Pragmatic Programmer Issues

Java Specification – chapter three

Comments: 1

I’ve just started to read Java Specification, and I suggest every java programmer should read it. I try to write some interesting facts in this post and future posts. In first two chapter I didn’t found anything interesting. I almost pass over chapter three, but fortunately I found some interesting information on the first page.

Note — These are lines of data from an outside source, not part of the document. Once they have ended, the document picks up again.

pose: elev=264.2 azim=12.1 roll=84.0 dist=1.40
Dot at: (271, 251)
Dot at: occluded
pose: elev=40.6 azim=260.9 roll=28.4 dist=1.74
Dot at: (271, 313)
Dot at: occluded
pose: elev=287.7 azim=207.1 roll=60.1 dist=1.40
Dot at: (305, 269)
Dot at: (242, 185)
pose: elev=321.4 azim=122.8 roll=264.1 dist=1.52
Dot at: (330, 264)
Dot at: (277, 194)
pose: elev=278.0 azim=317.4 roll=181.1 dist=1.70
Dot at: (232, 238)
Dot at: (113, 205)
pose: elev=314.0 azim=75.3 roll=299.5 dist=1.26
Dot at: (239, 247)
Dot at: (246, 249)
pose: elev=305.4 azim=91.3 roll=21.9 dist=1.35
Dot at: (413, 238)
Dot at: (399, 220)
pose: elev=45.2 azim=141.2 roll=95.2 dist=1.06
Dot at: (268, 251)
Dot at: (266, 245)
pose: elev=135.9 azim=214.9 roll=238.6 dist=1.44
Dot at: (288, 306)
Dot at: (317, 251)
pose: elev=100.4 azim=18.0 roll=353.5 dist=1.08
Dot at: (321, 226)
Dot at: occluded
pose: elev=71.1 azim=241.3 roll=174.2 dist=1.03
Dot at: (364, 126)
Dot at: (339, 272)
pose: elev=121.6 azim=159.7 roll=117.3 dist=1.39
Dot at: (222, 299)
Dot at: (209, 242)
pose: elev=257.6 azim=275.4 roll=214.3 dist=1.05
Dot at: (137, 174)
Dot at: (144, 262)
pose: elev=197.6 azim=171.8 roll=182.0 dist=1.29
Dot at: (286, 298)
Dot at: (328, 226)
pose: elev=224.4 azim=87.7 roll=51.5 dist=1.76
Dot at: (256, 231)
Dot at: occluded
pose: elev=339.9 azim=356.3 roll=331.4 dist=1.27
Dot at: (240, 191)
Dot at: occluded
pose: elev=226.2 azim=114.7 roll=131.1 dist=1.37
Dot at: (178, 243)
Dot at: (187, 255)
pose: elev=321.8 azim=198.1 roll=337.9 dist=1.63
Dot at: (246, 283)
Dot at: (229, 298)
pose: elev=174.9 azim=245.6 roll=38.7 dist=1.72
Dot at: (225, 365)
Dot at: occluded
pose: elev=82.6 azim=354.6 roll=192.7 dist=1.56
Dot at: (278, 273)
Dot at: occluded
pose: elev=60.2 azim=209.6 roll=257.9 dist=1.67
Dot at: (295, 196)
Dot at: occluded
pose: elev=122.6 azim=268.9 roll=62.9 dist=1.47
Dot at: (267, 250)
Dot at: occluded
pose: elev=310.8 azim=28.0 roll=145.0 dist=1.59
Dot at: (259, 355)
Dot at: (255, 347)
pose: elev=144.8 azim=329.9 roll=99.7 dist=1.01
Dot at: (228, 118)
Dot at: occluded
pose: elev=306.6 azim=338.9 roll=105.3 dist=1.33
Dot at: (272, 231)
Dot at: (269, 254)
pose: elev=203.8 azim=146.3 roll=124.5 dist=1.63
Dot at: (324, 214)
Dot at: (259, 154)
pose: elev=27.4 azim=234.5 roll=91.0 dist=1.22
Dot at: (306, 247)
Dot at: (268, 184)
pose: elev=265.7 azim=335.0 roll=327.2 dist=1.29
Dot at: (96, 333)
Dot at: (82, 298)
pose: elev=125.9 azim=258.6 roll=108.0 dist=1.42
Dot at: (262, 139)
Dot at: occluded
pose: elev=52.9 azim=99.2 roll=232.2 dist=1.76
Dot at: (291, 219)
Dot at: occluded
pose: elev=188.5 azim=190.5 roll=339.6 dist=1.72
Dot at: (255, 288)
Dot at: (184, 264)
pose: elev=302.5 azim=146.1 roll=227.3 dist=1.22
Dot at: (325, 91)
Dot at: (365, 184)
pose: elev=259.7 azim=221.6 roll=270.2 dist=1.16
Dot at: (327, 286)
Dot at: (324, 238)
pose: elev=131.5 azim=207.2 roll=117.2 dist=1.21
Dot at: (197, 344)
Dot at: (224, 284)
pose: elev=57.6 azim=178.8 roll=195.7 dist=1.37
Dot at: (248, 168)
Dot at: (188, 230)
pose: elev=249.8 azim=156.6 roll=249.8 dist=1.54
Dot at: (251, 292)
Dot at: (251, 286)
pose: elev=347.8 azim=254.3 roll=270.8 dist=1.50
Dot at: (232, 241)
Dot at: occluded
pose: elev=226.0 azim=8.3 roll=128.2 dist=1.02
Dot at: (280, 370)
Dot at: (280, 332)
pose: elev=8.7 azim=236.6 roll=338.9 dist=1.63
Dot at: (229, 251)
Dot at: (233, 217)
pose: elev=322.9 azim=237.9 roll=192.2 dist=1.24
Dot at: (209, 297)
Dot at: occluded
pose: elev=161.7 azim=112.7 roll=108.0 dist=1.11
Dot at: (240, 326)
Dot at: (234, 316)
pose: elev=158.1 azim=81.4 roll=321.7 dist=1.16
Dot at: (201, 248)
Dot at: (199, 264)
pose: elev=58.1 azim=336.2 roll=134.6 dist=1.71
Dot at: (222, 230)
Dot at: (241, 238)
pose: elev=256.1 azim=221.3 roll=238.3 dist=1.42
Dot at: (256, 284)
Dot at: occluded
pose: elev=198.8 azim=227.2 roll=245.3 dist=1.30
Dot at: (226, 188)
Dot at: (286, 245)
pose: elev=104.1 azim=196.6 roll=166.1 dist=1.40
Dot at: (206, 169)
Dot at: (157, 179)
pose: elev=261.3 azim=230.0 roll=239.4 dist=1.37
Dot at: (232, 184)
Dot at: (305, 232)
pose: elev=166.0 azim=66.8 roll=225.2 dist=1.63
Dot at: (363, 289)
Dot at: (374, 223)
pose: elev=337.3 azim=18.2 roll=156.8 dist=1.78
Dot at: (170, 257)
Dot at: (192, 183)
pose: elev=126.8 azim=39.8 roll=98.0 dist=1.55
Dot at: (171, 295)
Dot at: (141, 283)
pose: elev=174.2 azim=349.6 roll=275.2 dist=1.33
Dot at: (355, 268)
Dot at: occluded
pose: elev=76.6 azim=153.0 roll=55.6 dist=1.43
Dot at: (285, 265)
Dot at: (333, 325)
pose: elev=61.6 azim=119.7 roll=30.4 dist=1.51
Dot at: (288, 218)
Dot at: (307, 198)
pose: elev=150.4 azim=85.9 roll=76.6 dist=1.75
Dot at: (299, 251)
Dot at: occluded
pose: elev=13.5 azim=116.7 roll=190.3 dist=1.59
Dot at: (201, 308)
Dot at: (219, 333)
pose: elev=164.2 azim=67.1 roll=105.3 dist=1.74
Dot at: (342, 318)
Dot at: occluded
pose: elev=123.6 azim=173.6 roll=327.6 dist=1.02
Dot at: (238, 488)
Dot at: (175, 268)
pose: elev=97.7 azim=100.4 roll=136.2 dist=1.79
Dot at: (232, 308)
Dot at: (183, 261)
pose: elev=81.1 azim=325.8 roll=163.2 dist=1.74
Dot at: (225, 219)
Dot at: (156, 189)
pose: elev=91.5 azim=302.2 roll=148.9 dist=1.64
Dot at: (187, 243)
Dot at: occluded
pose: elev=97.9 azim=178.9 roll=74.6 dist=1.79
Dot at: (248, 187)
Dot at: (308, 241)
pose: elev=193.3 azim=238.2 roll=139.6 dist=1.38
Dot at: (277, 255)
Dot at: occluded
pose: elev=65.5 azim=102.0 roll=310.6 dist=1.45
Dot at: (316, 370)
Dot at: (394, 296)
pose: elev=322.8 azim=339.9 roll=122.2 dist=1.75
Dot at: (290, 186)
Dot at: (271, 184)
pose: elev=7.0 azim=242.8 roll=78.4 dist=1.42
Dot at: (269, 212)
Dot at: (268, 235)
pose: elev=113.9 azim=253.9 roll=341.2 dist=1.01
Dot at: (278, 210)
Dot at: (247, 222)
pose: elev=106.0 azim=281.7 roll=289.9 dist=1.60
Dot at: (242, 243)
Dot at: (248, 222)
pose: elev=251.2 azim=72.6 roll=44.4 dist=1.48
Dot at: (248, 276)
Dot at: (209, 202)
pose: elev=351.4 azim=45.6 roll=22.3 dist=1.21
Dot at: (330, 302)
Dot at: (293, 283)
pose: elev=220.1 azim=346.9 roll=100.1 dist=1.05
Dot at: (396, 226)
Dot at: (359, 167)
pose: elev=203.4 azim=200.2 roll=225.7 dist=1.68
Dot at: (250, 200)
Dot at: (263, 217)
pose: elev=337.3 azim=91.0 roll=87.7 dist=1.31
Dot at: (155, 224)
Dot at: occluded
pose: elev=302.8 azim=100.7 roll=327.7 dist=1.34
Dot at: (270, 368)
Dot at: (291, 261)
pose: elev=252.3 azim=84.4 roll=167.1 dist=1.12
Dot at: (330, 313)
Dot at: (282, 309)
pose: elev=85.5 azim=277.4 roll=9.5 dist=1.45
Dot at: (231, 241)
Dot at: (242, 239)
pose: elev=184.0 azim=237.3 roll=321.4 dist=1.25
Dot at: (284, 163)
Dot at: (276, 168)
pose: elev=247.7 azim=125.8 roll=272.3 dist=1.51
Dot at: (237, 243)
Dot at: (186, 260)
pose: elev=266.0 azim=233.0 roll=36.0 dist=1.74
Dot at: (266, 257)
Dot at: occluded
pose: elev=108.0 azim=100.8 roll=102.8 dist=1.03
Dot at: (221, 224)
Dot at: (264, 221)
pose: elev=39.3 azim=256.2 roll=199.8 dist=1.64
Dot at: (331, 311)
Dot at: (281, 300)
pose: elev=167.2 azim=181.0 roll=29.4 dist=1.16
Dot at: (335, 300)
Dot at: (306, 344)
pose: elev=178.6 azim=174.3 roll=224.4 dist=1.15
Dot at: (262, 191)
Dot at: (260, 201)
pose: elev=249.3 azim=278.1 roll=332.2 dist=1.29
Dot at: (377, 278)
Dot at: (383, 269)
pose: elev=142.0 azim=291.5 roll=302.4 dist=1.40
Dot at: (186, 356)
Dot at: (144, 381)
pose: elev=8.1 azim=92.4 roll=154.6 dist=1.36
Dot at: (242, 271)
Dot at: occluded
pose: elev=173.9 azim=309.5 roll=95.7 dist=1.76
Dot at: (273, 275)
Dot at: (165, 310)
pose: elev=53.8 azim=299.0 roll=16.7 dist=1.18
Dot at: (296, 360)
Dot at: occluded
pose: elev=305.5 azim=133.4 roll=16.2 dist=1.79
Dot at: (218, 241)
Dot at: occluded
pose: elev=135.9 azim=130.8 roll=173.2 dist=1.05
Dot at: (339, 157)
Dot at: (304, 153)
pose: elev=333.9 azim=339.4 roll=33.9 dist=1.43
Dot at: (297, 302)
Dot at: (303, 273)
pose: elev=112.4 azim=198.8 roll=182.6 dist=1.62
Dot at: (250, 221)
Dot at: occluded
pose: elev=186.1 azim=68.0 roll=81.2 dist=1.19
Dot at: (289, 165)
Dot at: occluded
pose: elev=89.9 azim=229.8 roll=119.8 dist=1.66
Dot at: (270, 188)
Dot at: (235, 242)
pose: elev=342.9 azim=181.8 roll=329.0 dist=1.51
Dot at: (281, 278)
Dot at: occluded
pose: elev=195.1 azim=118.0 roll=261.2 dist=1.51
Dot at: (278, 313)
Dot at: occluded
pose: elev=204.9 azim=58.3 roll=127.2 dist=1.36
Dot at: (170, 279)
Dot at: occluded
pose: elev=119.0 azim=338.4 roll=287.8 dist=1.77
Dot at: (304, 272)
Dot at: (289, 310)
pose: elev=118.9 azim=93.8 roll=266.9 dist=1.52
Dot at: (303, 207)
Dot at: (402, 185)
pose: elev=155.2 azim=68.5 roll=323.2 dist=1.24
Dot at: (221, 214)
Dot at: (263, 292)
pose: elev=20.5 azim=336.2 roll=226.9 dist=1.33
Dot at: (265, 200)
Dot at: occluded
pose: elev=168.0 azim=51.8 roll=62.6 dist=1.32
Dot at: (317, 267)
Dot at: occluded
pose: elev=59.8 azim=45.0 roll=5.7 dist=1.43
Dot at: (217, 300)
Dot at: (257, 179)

  • Programs are written using Unicode. Unicode version depends on java version and this match
    • Prior Java 1.1 – Unicode 1.1.5
    • Java 1.1 – Unicode 2.0
    • Java 1.1.7 – Unicode 2.1
    • J2SE 1.4 – Unicode 3.0
    • J2SE 1.5 – Unicode 4.0
  • Programs are written using Unicode, and as we know we rather code our programs in ASCII. There is a translation to Unicode. In this process every unicode escape \uXXXX where XXXX is hexadecimal value is converted to proper unicode character.
    • Note that \\uxxxx is not unicode escape and produce “ \ \ u x x x x”.
    • Note that after \ there can be more u character than one !!!. So \uuuuu005a produce Z character
    • Note that \u005c (character \) is not interpreted as further unicode escape. So \u005cu005a produce \ u 0 0 5 a characters. And produce compiler error !!!, because u is invalid character escape.
  • Unicode escapes are processed very early, it is not correct to write \u000a – linefeed, because in next step it will be treated as line terminator. The same with other special characters. We should use for them character escape (\r \n )
  • It good to know that white space is “space”, “horizontal tab”, “form feed” and line terminators LR and CR.
  • Unicode provides to use national characters to name variables. A character for first identifier letter can be any character for which Character.isJavaIdentifierStart return true. And for another part Character.isJavaIdentifierPart returns true.
  • Two identifiers are the same if they are identical that means that every character have the same unicode code. Be careful the same letter can have many unicode codes, so they are different – aVar is different aVar because first a can be LATIN_SMALL_LETTER \u0041 but second a can be CYRILLIC_SMALL_LATTER \u0430 which both look like ‘a’.
  • const and goto are reserved keywords which is not use at all, and in opposite true, false and null is not keywords.
  • L is suffix for long literal and is preferred from l because l is similar to 1.
  • It’s strange but the largest positive literal for int type is 2147483647 and 2147483648 can be only with negation operator. Otherwise compiler raise error “integer number too large” . The same situation is with long but the value is much larger 2^63.
  • If you want to know how java converts unicode floats and doubles values you should read Double.valueOf, Float.valueOf
  • Compile time error occurs when rounded conversion to internal representation becomes infinity. A program can represents infinity as 1f/0f or -1d/0d expressions or predefined constants POSITIVE_INFINITY and NEGATIVE_INFINITY in class Float and Double.

The last part was about String literals. To see unique instances use String.intern. And the rules for that are:

  • String literal represents always the same String object
  • String computed by constant expressions are computed at compile time and than treated as literals so “ala” + “ola” represents the same object as “alaola”
  • Strings computed by concatenation at run time are newly created and are different.

Categories

Comments

kreteskretes

Great! Looking forward to more such a dense posts!